§ **Exercise goal**: Among the records below, which lines contain the string "exklusiv"? Report them.

§ **Given data**:
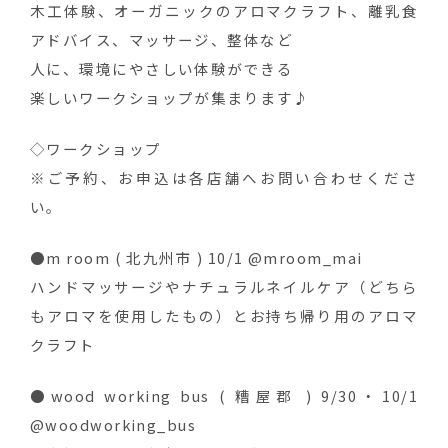
木工体験、オーガニックのアロマクラフト、離乳食
アドバイス、マッサージ、整体など
人に、環境にやさしい体験ができる
楽しいワークショップが集まります♪
◇ワークショップ
※ご予約、お申込は各店舗へお問い合わせくださ
い。
●m room ( 北九州市 ) 10/1 @mroom_mai
ハンドマッサージやナチュラルネイルケア（どちら
もアロマを使用したもの）とお持ち帰り用のアロマ
クラフト
●wood working bus ( 糟屋郡 ) 9/30・10/1
@woodworking_bus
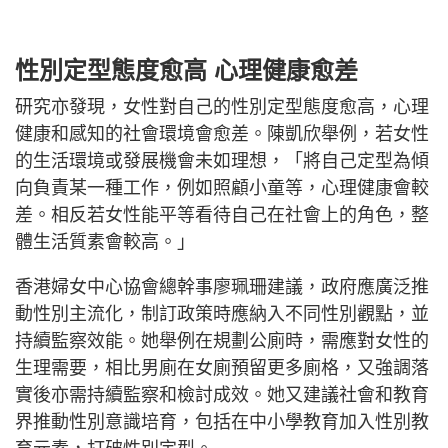
性別定型態度愈高 心理健康愈差
研究亦發現，女性對自己的性別定型態度愈高，心理
健康和感知的社會環境會愈差。陳凱欣舉例，若女性
的生活環境或發展機會未如理想，「將自己定型為傾
向負責某一種工作，例如照顧小童等，心理健康會較
差。相反若女性能平等看待自己在社會上的角色，整
體生活質素會較高。」
香港婦女中心協會總幹事廖珮珊建議，政府應廣泛推
動性別主流化，制訂政策時應納入不同性別觀點，並
持續監察效能。她舉例在規劃公廁時，需應對女性的
生理需要，相比男廁在女廁預留更多廁格，又強調落
實後亦需持續監察和檢討成效。她又建議社會和教育
界推動性別意識培育，包括在中小學教育加入性別教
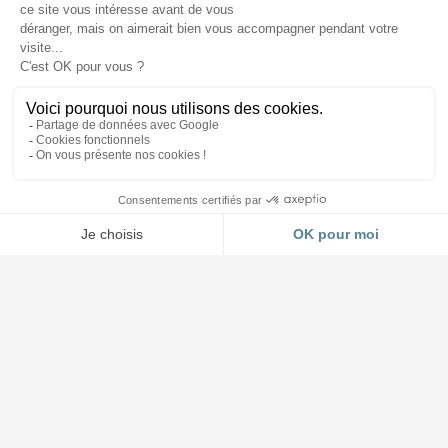
Accueil et Showroom
03 88 64 37 13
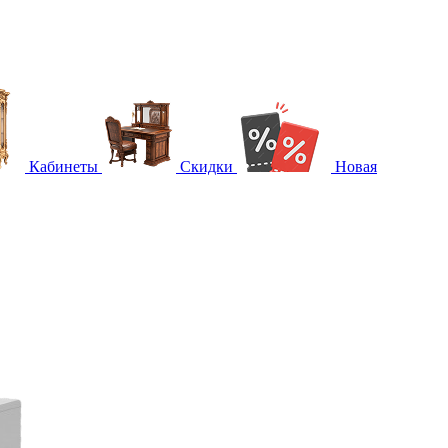
Кабинеты
Скидки
Новая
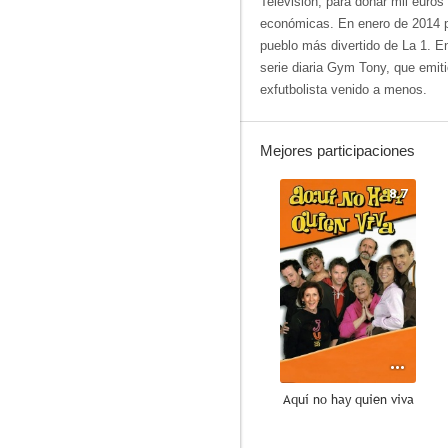
Televisión, para donar mil euros
económicas. En enero de 2014 p
pueblo más divertido de La 1. En
serie diaria Gym Tony, que emiti
exfutbolista venido a menos.
Mejores participaciones
8.7
Aquí no hay quien viva
8.1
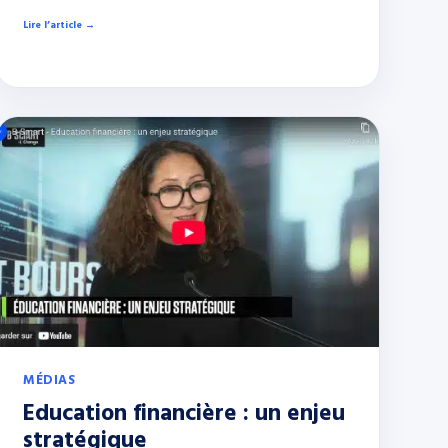
Lire l’article →
MÉDIAS
Education financière : un enjeu
stratégique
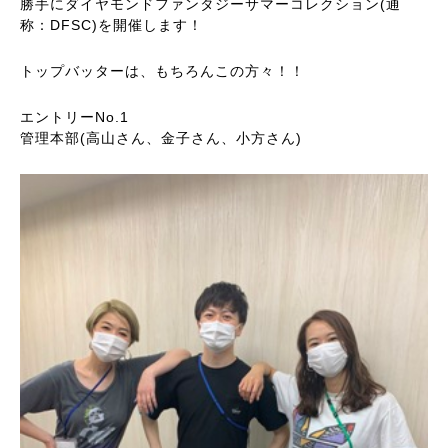
勝手にダイヤモンドファンタジーサマーコレクション(通
称：DFSC)を開催します！
トップバッターは、もちろんこの方々！！
エントリーNo.1
管理本部(高山さん、金子さん、小方さん)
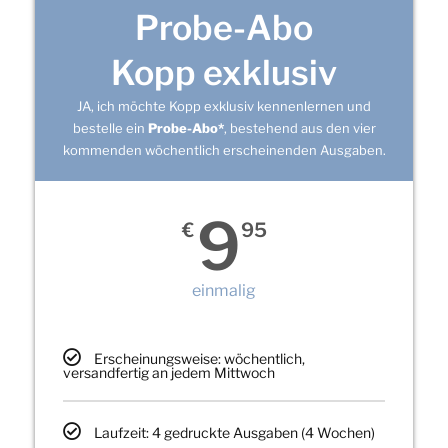
Probe-Abo
Kopp exklusiv
JA, ich möchte Kopp exklusiv kennenlernen und
bestelle ein
Probe-Abo*
, bestehend aus den vier
kommenden wöchentlich erscheinenden Ausgaben.
9
€
95
einmalig
Erscheinungsweise: wöchentlich,
versandfertig an jedem Mittwoch
Laufzeit: 4 gedruckte Ausgaben (4 Wochen)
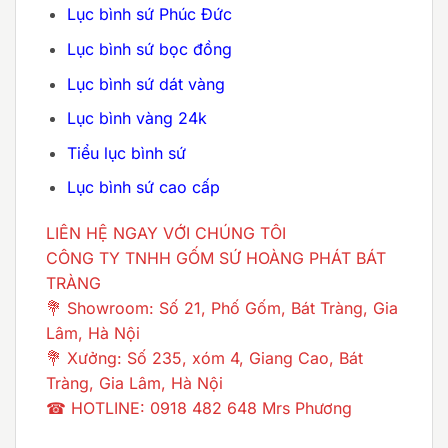
Lục bình sứ Phúc Đức
Lục bình sứ bọc đồng
Lục bình sứ dát vàng
Lục bình vàng 24k
Tiểu lục bình sứ
Lục bình sứ cao cấp
LIÊN HỆ NGAY VỚI CHÚNG TÔI
CÔNG TY TNHH GỐM SỨ HOÀNG PHÁT BÁT
TRÀNG
💐 Showroom: Số 21, Phố Gốm, Bát Tràng, Gia
Lâm, Hà Nội
💐 Xưởng: Số 235, xóm 4, Giang Cao, Bát
Tràng, Gia Lâm, Hà Nội
☎ HOTLINE: 0918 482 648 Mrs Phương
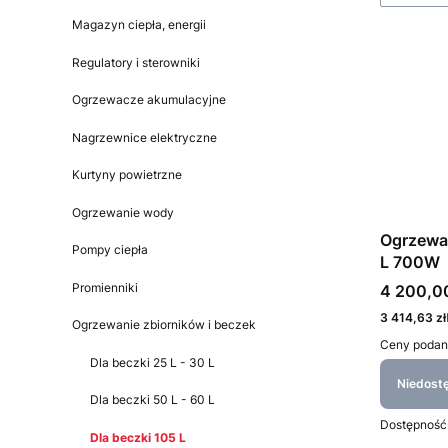
Magazyn ciepła, energii
Regulatory i sterowniki
Ogrzewacze akumulacyjne
Nagrzewnice elektryczne
Kurtyny powietrzne
Ogrzewanie wody
Ogrzewa
Pompy ciepła
L 700W
Promienniki
Cena bru
4 200,00
Cena netto
3 414,63 zł
Ogrzewanie zbiorników i beczek
Ceny podan
Dla beczki 25 L - 30 L
Niedost
Dla beczki 50 L - 60 L
Dostępność
Dla beczki 105 L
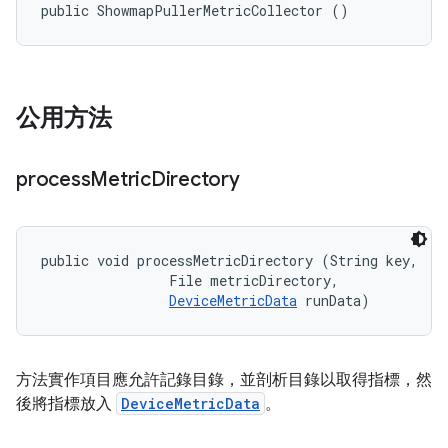
public ShowmapPullerMetricCollector ()
公用方法
process
Metric
Directory
public void processMetricDirectory (String key, 

                File metricDirectory, 

DeviceMetricData
 runData)
方法實作項目應允許記錄目錄，並剖析目錄以取得指標，然
後將指標放入
DeviceMetricData
。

§ **Solved exercise**:
Kopp exklusiv
JA, ich möchte Kopp exklusiv kennenlernen und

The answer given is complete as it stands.